Не помню, одно или два лета Мусатов провел в Хлыновске, над нижним черемшанским прудом, у старой мельнины. Заросшая ветлами, вязами и калинником, старая, колдовских времен, механика ворочала своим колесом. Узоры дубов окаймляли противоположный берег пруда. Причудливо было здесь лунной ночью.
— Ни одной, черт побери, русалки не стало, радикалы по домам терпимости разогнали их всех! — забавно огрызнулся Мусатов, когда плотиной, под сводами зарослей, проходили мы с ним такой ночью.

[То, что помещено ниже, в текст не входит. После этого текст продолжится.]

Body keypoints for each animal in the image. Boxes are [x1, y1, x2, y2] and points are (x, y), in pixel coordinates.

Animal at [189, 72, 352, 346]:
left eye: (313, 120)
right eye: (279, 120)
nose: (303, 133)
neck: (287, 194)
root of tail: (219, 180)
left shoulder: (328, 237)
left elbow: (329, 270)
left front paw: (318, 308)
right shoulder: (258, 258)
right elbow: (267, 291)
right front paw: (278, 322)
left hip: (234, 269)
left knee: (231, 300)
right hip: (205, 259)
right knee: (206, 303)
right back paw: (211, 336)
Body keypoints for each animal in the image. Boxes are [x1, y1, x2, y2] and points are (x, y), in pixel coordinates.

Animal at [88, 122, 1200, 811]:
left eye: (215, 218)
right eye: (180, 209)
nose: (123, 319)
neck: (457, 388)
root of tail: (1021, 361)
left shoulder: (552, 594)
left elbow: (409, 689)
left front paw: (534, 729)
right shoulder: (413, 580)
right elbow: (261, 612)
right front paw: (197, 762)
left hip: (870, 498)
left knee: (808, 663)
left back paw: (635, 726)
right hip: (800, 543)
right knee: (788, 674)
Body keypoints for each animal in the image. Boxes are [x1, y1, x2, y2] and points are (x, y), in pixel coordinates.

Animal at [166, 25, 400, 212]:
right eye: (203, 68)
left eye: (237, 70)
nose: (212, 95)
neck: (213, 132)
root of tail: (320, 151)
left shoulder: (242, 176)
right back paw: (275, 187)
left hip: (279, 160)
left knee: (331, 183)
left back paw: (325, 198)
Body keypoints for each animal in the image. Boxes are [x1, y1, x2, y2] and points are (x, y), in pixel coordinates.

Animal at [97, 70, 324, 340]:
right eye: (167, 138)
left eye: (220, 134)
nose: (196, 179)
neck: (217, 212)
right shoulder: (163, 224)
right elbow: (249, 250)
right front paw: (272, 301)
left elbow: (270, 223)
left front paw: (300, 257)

Хозяйский сарай обращен был в мастерскую. Разобрана была верхняя от конька стена для северного света. Пол усыпан песком, на кем был брошен ковер. На побеленных стенах развесились этюды, дубовые ветки, и заброшенная дыра обратилась в мастерскую, где хотелось работать.

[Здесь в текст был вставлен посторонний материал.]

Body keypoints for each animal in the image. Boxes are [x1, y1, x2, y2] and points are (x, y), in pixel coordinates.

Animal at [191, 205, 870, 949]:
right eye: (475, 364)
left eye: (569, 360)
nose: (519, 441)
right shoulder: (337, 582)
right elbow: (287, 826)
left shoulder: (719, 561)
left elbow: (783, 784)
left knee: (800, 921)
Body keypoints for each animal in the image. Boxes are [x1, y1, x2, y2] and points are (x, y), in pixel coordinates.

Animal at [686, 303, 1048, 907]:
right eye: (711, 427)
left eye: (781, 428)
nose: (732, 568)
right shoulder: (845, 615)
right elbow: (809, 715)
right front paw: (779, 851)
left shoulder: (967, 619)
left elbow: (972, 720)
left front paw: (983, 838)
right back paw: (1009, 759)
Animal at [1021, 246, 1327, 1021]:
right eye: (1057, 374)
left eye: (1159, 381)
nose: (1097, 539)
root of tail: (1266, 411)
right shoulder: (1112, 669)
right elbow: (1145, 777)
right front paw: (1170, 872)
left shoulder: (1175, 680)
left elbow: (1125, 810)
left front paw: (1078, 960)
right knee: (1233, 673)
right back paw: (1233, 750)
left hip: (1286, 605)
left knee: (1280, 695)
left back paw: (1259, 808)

На мольберте уже близкое к окончанию «Ожерелье». Над прудом окаймленные дубовой листвой, исчезнувшие русалки снова водворены были в жизнь; измененные костюмами и новой лирикой, они не хохотали дико, не защекочивали страстью путника, а близким, нашим бередили чувства зрителя.
У меня Мусатов смотрел мои работы. Долго молчал. Потом посмотрел на меня, чтоб убедиться, стоит ли со мной говорить всерьез.

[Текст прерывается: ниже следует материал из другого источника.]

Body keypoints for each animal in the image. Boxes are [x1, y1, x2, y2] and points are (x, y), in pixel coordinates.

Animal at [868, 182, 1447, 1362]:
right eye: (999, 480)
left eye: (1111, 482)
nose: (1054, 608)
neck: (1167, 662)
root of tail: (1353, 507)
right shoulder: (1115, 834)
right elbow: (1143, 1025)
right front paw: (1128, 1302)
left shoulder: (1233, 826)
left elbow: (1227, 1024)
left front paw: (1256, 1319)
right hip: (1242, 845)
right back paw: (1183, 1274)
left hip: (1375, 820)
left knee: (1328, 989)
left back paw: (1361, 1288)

— Знаете что, — не радует и не весело! — Спохватившись, не очень ли он меня обрезал, Виктор Эльпидифорович, с болью не за меня, а за живопись, продолжал: — Дрянь наша школа. Академию подлую помню: отрыжки физиологические учила она в холсты пичкать… — Он крепко выругался. — Раз человек засел в гущу своего дела, — о таланте говорить не приходится, — вопрос только в неверном направлении сил… Поезжайте, дорогой, за границу, ей-богу, поезжайте!.. Напору, что ль, у вас нет? Есть напор — вот он!.. — И Мусатов начал разбирать до скелета мои работы, как хороший столяр разбирает сколоченный плотником стол…
На посмертной выставке Мусатова перед певучестью его «Реквиема» я вдвойне благодарил мастера. Его совет я выполнил, насколько умел.